• Provided data
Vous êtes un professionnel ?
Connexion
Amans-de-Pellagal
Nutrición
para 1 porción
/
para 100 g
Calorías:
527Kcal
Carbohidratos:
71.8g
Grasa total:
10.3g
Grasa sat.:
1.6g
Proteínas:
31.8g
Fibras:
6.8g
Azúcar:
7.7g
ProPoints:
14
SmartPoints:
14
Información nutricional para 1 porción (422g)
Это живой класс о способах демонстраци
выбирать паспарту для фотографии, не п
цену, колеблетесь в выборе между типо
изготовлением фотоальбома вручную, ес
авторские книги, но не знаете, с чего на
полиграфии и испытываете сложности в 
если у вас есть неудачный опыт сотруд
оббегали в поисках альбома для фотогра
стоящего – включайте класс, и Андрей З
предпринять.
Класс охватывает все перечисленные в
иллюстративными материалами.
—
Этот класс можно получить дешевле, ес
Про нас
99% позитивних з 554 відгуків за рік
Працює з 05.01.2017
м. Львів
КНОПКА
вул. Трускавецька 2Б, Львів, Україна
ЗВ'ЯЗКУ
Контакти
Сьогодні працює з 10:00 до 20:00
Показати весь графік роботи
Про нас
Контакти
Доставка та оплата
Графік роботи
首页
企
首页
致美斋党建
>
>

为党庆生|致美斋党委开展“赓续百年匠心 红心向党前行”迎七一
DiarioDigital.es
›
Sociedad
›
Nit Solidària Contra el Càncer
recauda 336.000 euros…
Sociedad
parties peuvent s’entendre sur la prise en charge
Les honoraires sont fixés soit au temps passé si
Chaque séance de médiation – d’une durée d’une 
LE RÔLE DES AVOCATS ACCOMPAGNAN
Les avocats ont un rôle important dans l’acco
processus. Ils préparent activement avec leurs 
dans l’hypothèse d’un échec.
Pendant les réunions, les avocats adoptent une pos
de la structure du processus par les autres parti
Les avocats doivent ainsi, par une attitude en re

• Task prompt
Return all lines of the data in which the string "porción" appears.

• Your solution
para 1 porción
Información nutricional para 1 porción (422g)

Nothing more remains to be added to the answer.